▸ **Short exercise**
Gather every line in the rows below that contains the string "Rendered", treating uppercase and lowercase as different.

▸ **Data rows**
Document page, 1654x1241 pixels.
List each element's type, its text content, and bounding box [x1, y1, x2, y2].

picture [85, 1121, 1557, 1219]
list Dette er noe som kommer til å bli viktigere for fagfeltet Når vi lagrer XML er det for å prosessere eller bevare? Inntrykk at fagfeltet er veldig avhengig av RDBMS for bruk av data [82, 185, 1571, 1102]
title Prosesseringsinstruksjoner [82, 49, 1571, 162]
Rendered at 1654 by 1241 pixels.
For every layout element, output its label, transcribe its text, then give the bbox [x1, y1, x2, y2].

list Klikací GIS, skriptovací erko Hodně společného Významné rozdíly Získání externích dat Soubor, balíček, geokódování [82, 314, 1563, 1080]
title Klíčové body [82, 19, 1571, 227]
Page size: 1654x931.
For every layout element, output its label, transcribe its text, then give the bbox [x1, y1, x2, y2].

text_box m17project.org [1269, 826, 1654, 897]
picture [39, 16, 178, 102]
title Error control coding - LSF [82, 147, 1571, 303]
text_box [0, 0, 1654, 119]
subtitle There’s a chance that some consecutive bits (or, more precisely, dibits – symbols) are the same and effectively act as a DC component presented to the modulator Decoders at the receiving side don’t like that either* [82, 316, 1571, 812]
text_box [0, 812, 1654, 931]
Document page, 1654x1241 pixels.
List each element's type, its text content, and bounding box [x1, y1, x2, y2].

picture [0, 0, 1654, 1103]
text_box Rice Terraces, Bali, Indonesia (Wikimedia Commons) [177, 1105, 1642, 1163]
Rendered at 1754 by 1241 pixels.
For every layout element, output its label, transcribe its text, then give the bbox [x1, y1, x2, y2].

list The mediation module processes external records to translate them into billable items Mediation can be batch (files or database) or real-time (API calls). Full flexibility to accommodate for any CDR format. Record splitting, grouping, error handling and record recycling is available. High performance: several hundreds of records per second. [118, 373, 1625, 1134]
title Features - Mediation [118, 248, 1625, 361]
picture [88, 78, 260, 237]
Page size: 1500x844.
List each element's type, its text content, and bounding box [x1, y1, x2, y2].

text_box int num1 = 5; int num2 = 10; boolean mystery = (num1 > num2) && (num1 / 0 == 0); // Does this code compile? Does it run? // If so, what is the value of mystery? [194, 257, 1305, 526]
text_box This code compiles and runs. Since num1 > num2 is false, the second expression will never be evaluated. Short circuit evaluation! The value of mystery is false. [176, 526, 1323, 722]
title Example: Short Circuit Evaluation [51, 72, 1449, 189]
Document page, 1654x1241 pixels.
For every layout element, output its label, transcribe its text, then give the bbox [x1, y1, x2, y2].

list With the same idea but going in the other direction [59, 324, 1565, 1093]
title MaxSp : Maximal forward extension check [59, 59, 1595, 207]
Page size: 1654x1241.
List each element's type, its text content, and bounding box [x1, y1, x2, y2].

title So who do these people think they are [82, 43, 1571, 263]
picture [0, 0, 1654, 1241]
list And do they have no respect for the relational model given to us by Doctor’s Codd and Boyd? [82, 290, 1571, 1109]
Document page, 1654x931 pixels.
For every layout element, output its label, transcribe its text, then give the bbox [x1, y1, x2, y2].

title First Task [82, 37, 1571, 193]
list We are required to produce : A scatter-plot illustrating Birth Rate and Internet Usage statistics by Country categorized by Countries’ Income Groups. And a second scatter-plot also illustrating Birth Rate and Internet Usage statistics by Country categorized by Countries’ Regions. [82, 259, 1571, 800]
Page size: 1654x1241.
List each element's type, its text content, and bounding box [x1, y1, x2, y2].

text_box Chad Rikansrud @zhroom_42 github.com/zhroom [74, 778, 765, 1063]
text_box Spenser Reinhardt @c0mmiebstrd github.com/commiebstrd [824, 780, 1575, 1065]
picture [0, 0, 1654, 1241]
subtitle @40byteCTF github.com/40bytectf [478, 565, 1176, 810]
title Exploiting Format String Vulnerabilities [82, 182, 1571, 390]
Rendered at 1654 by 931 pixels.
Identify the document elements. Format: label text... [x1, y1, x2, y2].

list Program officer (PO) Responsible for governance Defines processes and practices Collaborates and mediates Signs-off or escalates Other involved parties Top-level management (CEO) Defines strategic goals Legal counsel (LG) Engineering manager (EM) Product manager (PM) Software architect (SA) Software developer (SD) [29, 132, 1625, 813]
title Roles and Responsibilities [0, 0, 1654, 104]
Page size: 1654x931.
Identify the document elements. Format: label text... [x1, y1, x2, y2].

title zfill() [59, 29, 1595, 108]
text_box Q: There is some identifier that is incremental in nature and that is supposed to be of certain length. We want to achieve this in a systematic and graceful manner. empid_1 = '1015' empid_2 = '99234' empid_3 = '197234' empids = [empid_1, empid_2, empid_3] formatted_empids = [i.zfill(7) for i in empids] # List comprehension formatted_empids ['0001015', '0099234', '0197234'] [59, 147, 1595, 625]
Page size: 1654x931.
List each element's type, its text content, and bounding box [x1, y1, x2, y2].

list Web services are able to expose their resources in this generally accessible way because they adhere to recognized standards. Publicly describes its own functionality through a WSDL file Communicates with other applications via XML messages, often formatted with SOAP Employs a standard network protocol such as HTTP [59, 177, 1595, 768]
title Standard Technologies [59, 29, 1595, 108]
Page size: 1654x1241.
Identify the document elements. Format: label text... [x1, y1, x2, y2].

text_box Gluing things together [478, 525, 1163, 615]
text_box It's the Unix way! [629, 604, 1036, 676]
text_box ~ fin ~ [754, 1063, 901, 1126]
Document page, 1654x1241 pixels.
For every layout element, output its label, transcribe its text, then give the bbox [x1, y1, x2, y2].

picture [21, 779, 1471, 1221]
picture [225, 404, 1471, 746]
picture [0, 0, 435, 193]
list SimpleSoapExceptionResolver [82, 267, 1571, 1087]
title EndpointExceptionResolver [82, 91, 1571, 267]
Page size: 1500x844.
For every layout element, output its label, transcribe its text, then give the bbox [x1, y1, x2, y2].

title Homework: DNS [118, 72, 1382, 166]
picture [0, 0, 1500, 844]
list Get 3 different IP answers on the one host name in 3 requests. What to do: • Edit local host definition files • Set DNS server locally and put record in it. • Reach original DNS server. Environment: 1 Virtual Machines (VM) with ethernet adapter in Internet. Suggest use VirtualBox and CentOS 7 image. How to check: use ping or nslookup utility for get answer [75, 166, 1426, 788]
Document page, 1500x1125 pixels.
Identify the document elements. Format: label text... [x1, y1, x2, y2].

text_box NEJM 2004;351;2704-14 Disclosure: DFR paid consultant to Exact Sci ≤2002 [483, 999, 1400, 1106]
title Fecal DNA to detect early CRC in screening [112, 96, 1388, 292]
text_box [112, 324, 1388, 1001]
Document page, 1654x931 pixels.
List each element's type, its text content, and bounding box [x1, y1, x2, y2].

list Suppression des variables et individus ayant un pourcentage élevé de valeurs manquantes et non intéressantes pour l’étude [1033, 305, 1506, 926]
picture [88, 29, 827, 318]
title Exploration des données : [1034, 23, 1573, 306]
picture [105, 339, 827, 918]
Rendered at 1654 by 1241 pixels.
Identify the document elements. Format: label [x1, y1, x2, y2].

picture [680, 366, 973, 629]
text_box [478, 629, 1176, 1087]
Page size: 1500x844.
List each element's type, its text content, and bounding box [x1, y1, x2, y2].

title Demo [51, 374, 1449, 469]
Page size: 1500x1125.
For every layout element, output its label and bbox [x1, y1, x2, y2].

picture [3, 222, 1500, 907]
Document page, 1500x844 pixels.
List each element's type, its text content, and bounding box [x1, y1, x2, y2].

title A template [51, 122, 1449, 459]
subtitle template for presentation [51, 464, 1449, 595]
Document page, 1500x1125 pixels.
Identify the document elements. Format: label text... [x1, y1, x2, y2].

▸ **Answer to this task**
Rendered at 1654 by 1241 pixels.
Rendered at 1754 by 1241 pixels.
Rendered at 1654 by 931 pixels.
Rendered at 1654 by 1241 pixels.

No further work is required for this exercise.